Viddy, the maker of a hot online video-sharing app, raised $30 million at an eye-popping $370 million valuation earlier this month after signing up celebrities like Britney Spears to be among its 30 million registered Viddyographers. But that’s not the only thing eye-popping about the deal.
To get that money, Viddy’s management agreed to terms that strike us as unusual in these founder-friendly times.
If Viddy sells between now and May 8, 2013, investors in its Series B—a group which includes NEA, Goldman Sachs, Khosla Ventures, and Battery Ventures—will get two dollars for every dollar founders and other common shareholders get. That’s known as 2X participation rights.
That’s on top of the usual liquidation rights venture-capital investors get—essentially, a guarantee that they’ll get their money back.
Those terms—especially since they expire in a year—create all kinds of crazy scenarios, according to VCExperts.com, which provided us with a detailed analysis of the terms and their implications:
- If Viddy sells for $370 million—its ostensible value after the financing round—by May 2013, Viddy’s Series B investors will get $60 million.
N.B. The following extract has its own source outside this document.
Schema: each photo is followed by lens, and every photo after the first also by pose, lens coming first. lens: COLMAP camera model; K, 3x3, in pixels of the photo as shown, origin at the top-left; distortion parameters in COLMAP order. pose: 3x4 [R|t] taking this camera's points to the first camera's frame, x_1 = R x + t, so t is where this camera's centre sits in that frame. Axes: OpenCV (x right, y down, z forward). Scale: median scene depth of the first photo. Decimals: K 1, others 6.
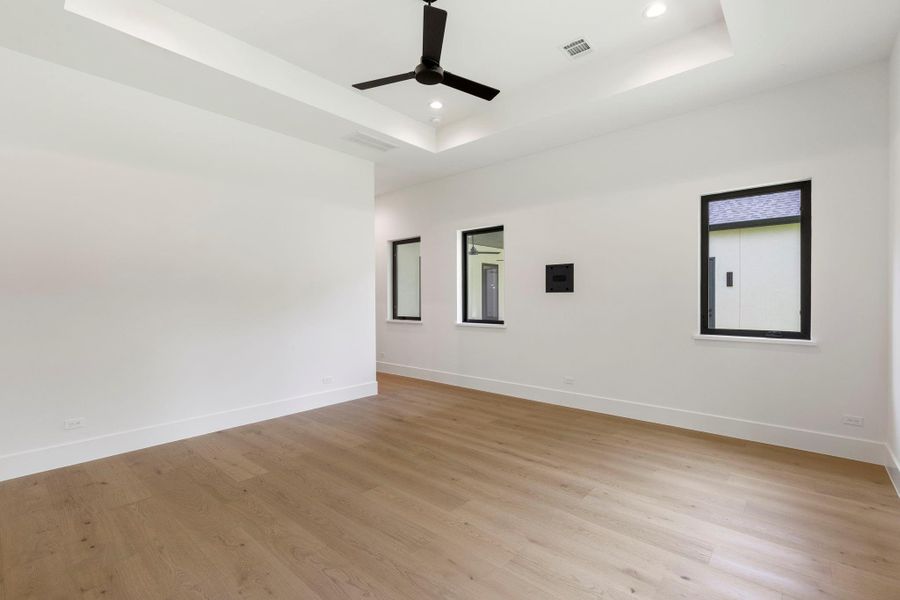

- If Viddy sells for twice that, the Series B investors will get the same amount: $60 million.
- Viddy’s Series B investors will break even if the company sells for as little as $38 million. At that price, Viddy’s founders and employees will get almost nothing.
Now, $38 million may seem like a fire-sale price, but it may be where Viddy is headed unless the company can reverse a dangerous slide in its daily active users. (See chart below.)
Viddy’s chief marketing officer, Evan White, said the company wouldn’t comment on the terms of its investment. Peter Sonsini, a partner at NEA who led the Viddy investment, didn’t respond to an email requesting comment.
So we just have appearances to go on.
By all appearances, the Series B investors really have little motivation for Viddy to be an Instagram-like success. But they do have 60 million reasons to sell the company within the year. Even at a low price, they’ll still make money—just not the 10X returns most venture capitalists say they’re looking for.
The company’s founders have different incentives: Their percentage take from a sale goes up sharply. At $100 million, they get 26 per cent of the profit from the deal. At an Instagram-like $1 billion, they get 38 per cent.
That sharp differential goes away in a year’s time—meaning the founders make more money, especially at lower sale prices, if they wait it out.
That’s one positive spin investors can put on the terms: Structuring the deal this way takes away founders’ usual incentives to sell the company fast for a quick profit and instead focuses them on the long term.
And of course, there is one way everyone’s incentives are aligned here: If Viddy ends up being worthless, everybody loses.
Viddy just rolled out an update to its iOS app, and they have $30 million to build out their service and figure out how to deal with the drop in their Facebook-connected user base that’s put them behind their archrival, Socialcam.
But the clock is ticking. It says so right on the term sheet.